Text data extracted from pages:
════════
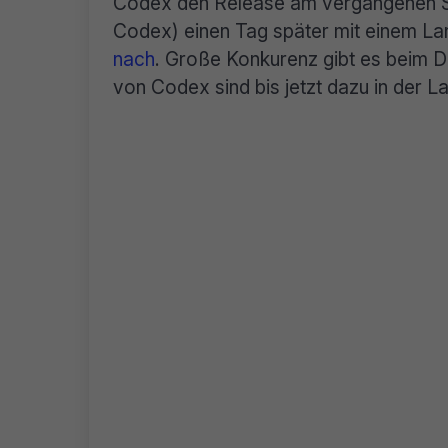
Codex den Release am vergangenen
Codex) einen Tag später mit einem L
nach
. Große Konkurenz gibt es beim
von Codex sind bis jetzt dazu in der L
════════
== TASK ITEM ==
Which lines in the entries above contain the string "Codex"? Identify each one and copy the whole line; case counts.

== SOLUTION ==
Codex den Release am vergangenen
Codex) einen Tag später mit einem L
von Codex sind bis jetzt dazu in der L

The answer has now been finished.